Wishbone Ash
There's The Rub
Produit par
1- Silver Shoes / 2- Don't Come Back / 3- Persephone / 4- Hometown / 5- Lady Jay / 6- F.U.B.B.


A sa sortie, Argus était déjà couronné d’un succès qui en faisait un chef-d’œuvre intemporel de la musique rock, pour ses innovations musicales et sa mélodicité, pour sa virtuosité et son savant mélange entre progressif et hard-rock. Difficile pour le groupe de prétendre à une suite qui ne soit ni en demi-teinte, ni une redite : le choix de voir ses ambitions à la baisse avait permis à Wishbone Four de se présenter comme une œuvre solide et très appréciable. En outre, des clins d’œil parsemaient l’album vert.
Sans mauvais jeu de mot avec le titre, il y a pourtant un problème. Ted Turner quitte Wishbone Ash pour d’autres projets (paradoxalement, ses voyages l’entraînent aussi aux Etats-Unis) puis est remplacé (pour plusieurs années) par Laurie Wisefield, guitariste venu de Home. Cela aura un effet positif sur le groupe qui regagne en créativité. Il y a un autre point à souligner, le départ vers les Etats-Unis pour professionnaliser la production et sûrement gagner en popularité. La pochette (signer par les fameux Hipgnosis) semble rappeler cette nation, mais il ne s’agit pas d’une balle de baseball sinon de cricket. "Hometown", blues-rock efficace, est plus symbolique de cette traversée de l’Atlantique.
There’s the Rub sait satisfaire les amateurs du groupe et de hard-rock mélodique. Au niveau des guitares, c’est le retour des jumelles qui dialogues, des longs soli endiablés, des riffs impeccables et variés, des arpèges imaginés par des génies de la composition. Ainsi, "Silver Shoes" est un petit bijou qui rappelle les saveurs d’Argus tout en étant plus direct : en six minutes, le groupe atteint une telle variété de cellules avec un talent imparable pour coordonner le tout qu’on ne peut que rester pantois. Dans un hard-rock plus classique mais toujours aussi audacieux, "Don’t Come Back" est remarquable : son introduction pose un style qui fera des émules.
Mais le sommet est peut-être "Lady Jay", titre qui s’inscrit le plus dans la tradition d’Argus : le groupe ne sera plus aussi bon jusqu’à No Smoke Without Fire. On est ici dans ce qui fait l’identité même de Wishbone Ash, des rythmes aux mélodies en passant par les traits de guitare forgés dans leur moule. Doux et épique, en arpèges ou en riffs plus lourds, "Lady Jay" est épatant. Ecoutez le solo en twin-guitars, puis l’accompagnement en lap-steel …

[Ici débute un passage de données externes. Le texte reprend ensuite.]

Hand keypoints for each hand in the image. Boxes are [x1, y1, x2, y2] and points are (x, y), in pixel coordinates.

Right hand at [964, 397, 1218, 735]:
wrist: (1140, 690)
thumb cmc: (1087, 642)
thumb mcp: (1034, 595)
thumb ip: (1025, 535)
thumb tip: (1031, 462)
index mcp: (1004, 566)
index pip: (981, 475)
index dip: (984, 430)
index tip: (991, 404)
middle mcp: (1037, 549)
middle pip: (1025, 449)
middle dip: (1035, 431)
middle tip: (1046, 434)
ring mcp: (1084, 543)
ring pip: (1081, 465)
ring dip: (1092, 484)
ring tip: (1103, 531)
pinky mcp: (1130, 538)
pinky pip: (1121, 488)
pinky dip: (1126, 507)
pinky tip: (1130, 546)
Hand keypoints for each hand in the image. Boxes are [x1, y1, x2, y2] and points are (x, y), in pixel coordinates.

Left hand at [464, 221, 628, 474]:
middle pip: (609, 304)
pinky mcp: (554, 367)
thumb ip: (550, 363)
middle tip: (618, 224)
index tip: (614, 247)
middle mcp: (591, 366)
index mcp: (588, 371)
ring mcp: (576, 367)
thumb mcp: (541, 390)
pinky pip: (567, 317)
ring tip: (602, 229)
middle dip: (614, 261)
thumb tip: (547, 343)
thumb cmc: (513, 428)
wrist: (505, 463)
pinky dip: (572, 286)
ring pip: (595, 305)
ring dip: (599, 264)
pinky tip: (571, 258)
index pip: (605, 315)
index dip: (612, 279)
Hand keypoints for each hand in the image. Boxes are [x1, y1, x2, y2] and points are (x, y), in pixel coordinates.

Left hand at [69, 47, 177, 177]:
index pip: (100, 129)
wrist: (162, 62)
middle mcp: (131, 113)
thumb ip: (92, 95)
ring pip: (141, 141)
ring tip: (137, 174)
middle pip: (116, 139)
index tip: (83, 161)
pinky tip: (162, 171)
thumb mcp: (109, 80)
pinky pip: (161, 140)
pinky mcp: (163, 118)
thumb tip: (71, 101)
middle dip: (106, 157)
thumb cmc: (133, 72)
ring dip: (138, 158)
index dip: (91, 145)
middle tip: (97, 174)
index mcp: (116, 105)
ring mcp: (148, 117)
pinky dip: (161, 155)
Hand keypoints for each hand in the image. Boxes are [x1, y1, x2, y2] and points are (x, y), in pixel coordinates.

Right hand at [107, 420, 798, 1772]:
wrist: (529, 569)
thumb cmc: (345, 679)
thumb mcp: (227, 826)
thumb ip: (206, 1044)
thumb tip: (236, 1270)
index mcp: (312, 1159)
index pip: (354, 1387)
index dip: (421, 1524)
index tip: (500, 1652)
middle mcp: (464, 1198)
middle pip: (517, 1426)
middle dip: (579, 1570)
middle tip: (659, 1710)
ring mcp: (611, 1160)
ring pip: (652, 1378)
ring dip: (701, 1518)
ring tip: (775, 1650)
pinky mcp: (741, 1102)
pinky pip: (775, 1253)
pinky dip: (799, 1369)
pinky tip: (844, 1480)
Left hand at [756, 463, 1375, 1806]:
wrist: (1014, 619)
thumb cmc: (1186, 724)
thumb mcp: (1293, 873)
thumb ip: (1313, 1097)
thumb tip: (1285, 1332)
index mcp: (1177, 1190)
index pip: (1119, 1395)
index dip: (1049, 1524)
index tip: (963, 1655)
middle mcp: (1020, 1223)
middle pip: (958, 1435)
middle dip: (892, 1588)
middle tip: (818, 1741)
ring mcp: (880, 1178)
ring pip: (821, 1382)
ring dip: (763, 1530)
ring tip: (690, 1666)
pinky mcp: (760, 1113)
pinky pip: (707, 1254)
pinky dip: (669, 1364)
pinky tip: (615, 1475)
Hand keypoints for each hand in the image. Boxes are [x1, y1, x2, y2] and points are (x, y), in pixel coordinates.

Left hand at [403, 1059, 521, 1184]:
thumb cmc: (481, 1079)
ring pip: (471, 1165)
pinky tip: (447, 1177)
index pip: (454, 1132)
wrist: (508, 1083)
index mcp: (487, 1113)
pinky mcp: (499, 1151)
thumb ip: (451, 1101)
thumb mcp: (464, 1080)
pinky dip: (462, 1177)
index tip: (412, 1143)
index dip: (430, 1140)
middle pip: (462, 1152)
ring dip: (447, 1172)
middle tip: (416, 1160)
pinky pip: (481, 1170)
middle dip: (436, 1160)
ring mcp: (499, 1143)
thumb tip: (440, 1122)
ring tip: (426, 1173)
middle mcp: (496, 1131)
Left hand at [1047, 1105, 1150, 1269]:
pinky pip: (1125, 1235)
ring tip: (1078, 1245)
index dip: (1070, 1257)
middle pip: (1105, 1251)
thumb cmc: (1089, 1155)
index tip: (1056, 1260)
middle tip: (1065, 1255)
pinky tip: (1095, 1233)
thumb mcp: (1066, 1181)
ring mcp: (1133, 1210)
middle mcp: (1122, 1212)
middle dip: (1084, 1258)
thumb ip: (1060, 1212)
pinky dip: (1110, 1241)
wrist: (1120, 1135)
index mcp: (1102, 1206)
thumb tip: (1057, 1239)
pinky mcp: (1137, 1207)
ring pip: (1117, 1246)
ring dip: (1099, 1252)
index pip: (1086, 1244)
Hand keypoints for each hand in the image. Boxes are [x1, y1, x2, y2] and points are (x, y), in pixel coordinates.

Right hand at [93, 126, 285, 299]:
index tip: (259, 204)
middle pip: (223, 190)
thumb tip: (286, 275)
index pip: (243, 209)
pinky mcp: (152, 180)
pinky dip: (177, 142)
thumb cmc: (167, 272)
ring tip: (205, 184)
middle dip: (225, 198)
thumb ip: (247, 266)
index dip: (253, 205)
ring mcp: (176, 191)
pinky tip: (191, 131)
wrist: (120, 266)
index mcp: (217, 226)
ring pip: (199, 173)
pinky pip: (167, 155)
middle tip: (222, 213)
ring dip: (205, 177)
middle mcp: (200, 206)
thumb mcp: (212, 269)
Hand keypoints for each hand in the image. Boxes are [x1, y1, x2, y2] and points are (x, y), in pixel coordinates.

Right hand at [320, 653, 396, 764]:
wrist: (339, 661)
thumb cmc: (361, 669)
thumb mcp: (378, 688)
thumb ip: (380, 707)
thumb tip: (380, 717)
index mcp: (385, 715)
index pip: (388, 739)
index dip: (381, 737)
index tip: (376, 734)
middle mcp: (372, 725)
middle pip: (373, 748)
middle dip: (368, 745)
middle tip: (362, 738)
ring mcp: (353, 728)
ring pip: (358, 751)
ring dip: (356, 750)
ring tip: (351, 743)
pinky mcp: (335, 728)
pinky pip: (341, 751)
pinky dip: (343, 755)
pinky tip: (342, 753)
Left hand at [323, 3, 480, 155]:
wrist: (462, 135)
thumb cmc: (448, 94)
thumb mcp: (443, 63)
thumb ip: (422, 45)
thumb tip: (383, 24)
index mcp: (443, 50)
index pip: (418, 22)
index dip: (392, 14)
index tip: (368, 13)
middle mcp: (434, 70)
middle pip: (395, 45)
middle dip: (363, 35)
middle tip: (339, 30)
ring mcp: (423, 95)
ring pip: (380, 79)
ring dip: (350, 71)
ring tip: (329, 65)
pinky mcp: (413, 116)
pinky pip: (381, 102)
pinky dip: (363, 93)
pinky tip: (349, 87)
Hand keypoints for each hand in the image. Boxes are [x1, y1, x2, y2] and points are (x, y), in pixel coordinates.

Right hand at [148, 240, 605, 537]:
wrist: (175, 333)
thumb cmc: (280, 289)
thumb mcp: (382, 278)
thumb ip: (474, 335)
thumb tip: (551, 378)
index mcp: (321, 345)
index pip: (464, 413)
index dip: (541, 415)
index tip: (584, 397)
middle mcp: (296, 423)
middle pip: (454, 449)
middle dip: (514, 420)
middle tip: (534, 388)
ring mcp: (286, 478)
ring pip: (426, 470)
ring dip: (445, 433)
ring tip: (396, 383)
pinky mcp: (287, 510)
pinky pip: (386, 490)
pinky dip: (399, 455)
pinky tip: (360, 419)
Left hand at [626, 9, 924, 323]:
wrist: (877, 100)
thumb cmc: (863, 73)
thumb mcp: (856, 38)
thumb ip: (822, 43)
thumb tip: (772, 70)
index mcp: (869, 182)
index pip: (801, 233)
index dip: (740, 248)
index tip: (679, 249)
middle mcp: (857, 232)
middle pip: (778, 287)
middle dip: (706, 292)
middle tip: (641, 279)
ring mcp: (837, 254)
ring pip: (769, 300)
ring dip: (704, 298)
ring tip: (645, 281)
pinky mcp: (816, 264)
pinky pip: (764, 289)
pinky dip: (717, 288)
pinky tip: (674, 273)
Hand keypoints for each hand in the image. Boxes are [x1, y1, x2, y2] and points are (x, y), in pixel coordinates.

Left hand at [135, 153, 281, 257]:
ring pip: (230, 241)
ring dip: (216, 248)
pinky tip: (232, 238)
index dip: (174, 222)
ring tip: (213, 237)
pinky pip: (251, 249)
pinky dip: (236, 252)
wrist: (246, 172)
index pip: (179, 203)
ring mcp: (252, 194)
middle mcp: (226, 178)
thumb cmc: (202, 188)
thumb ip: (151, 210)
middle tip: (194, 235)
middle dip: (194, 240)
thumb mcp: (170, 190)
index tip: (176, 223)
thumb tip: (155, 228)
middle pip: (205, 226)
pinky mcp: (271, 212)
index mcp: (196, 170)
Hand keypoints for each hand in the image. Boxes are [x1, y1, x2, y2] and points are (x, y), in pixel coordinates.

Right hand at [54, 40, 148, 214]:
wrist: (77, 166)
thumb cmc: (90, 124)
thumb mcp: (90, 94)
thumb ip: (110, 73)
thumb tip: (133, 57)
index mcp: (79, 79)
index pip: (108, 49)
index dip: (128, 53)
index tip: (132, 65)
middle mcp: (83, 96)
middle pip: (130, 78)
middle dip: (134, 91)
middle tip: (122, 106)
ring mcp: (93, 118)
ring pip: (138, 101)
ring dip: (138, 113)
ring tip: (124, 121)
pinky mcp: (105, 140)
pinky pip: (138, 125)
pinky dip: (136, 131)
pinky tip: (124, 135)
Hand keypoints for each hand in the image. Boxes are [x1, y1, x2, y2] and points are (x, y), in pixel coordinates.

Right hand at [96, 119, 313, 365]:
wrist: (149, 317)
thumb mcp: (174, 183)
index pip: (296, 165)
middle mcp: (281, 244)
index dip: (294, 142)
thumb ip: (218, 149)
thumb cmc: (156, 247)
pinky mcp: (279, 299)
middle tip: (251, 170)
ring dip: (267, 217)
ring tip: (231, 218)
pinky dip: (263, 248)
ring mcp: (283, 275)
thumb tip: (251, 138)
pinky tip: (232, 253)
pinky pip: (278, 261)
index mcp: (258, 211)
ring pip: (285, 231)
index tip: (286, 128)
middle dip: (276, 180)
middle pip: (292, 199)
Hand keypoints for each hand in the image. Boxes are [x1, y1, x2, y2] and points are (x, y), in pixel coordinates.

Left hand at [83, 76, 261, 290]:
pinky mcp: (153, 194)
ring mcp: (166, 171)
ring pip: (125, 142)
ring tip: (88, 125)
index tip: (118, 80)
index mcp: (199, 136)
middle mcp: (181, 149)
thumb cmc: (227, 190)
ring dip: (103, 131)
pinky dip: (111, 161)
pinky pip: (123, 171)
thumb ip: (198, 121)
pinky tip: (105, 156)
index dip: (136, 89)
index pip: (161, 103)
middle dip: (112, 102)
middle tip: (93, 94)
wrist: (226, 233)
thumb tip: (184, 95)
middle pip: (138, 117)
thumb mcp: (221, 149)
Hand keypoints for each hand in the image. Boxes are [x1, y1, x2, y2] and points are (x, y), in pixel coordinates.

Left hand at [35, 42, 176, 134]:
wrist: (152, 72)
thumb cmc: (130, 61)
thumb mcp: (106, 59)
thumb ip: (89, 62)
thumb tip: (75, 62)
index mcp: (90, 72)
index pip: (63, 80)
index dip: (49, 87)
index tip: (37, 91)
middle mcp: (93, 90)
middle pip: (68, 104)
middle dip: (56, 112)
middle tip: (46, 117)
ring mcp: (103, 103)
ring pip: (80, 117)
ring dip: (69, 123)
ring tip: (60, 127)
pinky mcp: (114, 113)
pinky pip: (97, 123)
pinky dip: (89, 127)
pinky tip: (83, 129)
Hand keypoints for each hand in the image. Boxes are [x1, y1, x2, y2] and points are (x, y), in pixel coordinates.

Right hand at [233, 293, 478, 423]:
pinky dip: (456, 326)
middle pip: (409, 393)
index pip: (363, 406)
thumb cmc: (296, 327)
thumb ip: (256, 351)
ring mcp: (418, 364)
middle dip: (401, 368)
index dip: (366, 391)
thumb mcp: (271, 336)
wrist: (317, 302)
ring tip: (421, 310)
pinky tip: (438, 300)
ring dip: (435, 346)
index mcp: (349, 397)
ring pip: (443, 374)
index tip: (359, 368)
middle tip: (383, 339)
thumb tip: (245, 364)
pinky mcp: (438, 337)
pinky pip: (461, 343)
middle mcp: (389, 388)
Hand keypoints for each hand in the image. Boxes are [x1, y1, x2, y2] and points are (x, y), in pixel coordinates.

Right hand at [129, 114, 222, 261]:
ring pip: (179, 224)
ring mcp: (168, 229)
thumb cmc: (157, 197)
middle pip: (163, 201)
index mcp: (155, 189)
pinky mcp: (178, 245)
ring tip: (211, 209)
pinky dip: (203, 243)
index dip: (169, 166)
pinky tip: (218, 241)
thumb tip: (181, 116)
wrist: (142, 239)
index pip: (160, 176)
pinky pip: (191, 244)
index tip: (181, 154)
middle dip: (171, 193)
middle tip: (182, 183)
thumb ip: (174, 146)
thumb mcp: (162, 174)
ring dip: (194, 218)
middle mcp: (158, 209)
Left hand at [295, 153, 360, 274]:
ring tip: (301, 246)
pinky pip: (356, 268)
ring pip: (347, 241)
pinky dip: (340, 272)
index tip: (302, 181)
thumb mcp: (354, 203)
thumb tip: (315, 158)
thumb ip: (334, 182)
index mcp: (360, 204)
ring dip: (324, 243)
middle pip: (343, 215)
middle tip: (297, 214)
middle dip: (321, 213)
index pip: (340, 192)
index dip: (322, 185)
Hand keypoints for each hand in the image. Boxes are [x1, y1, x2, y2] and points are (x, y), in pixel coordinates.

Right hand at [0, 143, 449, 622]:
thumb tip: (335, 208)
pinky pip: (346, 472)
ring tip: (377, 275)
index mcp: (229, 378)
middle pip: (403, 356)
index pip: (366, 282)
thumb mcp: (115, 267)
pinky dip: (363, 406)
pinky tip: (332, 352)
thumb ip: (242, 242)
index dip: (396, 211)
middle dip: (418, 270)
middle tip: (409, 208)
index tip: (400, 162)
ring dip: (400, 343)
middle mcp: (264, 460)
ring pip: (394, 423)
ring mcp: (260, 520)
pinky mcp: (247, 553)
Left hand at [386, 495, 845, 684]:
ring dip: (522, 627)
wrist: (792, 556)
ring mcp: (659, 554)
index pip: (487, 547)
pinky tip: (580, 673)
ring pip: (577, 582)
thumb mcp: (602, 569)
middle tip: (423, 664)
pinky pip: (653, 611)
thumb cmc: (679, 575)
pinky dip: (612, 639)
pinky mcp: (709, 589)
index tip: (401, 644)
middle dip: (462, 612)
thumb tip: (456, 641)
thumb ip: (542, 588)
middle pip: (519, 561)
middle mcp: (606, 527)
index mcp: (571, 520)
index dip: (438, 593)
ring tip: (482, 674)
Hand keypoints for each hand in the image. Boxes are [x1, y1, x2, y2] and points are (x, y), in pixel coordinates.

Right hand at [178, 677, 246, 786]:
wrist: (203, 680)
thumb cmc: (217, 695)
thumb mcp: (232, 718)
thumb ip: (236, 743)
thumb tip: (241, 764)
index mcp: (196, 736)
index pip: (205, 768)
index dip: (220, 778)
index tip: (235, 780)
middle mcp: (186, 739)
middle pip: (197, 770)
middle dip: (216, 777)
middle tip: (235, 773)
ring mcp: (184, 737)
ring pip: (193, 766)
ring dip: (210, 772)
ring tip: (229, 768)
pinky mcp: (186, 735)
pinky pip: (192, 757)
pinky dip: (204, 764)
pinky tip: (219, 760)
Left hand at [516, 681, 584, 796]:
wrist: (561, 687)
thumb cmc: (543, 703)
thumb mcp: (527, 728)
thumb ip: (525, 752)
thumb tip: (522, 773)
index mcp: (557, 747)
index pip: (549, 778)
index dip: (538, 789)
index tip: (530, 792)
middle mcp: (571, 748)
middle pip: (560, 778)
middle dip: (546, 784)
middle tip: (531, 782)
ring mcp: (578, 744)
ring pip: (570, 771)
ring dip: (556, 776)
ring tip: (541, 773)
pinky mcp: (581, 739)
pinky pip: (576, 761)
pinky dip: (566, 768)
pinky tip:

Si There’s the Rub est si bon, c’est qu’il est d’une grande variété et complexité : le slow "Persephone" par exemple, amène une nouvelle ambiance par rapport à ses deux prédécesseurs tout en se maintenant dans l’esprit de l’album. Le passage en tremolo qui annonce le premier solo est un détail qui témoigne encore de la richesse dans la composition.
Wishbone Ash tombe parfois dans la démonstration avec la longue improvisation qu’est "F.U.B.B", parfois dissonante, assez progressive, mais soigne son style (mélodies sautillantes médiévales) et tente une montée en puissance laissant les guitares déferler sur l’auditeur. Une belle pièce beaucoup plus convaincante que "Where Were You Tomorrow".
There’s the Rub est un album très apprécié par les amateurs du groupe et pour cause, sans être une redite par rapport à Argus et tout en renouvelant le style, il réinvestit la couleur musicale qui avait fait le succès et l’identité de Wishbone Ash. Hélas, le milieu des années 1970 sera plus compliqué à négocier pour la bande de Powell.